Kelahiran yang Dinanti
Pada awal tahun 1965, di desa kecil di Kecamatan Mantingan, Ngawi, Jawa Timur, keluarga Pak Rahmat dan Bu Maryam tengah diliputi kebahagiaan. Anisa, anak pertama mereka yang saat itu berusia enam tahun, dengan penuh semangat menyambut kelahiran adik bungsunya. Rumah mereka yang sederhana namun hangat dipenuhi tawa dan harapan. Pak Rahmat, seorang guru yang dihormati di desa, sering mengajak Anisa berdiskusi tentang dunia luar dan mengajarkan nilai-nilai kehidupan.
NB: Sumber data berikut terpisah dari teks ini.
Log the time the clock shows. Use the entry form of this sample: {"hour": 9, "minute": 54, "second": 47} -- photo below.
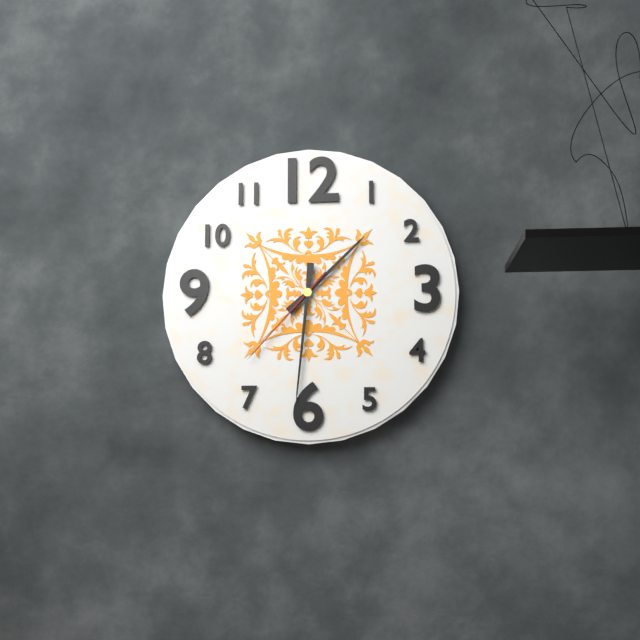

Bu Maryam, meskipun sibuk mengurus rumah, selalu memastikan bahwa Anisa merasakan kasih sayang yang penuh. Kehadiran bayi baru di keluarga mereka menambah kebahagiaan yang sudah ada. Anisa dengan bangga membantu ibunya merawat adiknya yang baru lahir, memperlihatkan tanda-tanda menjadi kakak yang penyayang.
Kebahagiaan yang Singkat
Hari-hari berlalu dengan penuh keceriaan. Pak Rahmat sering membawa Anisa dan adiknya ke taman desa, menceritakan dongeng-dongeng indah di bawah pohon besar yang rindang. Kehidupan keluarga kecil ini tampak sempurna, penuh cinta dan kebersamaan.
"Bapak, kenapa daun bisa berubah warna?" tanya Anisa sambil memandangi pohon besar di taman desa.
Pak Rahmat tersenyum. "Karena daun-daun itu menyerap sinar matahari dan memproduksi makanan untuk dirinya sendiri. Warna hijau itu berasal dari klorofil yang membantu mereka melakukan fotosintesis."
Anisa mengangguk, mencoba memahami penjelasan ayahnya yang penuh kasih. "Jadi, pohon ini makan sinar matahari?"
"Benar sekali, Nduk. Seperti kamu membutuhkan makanan untuk tumbuh besar dan kuat, pohon juga membutuhkan sinar matahari untuk tumbuh."
Duka yang Mendalam
Namun kebahagiaan itu tidak bertahan lama. Sepuluh bulan setelah kelahiran adik bungsunya, sebuah tragedi menimpa keluarga ini. Adik bungsu Anisa jatuh sakit. Pak Rahmat dan Bu Maryam melakukan segala cara untuk menyembuhkan anak mereka, namun takdir berkata lain. Setelah berjuang selama beberapa minggu, adik bungsu Anisa meninggal dunia. Keluarga yang tadinya bahagia kini tenggelam dalam kesedihan yang mendalam.
"Pak, aku ora sanggup kelangan," isak Bu Maryam sambil memeluk jenazah anaknya yang baru saja meninggal.
Pak Rahmat, meski hatinya hancur, berusaha menenangkan istrinya. "Bu, Sing Sabar. Kita masih punya Anisa, Nur dan Ming. Kita harus kuat untuk mereka"
Anisa berdiri di sudut ruangan, matanya merah dan bengkak karena menangis. Ia mendekat ke ayahnya dan bertanya dengan suara lirih, "Bapak, kenapa adik harus pergi?"
Pak Rahmat mengangkat Anisa dan memeluknya erat. "Kadang hal-hal terjadi di luar kendali kita, Nduk. Sing penting kita tetap bersama dan saling mendukung."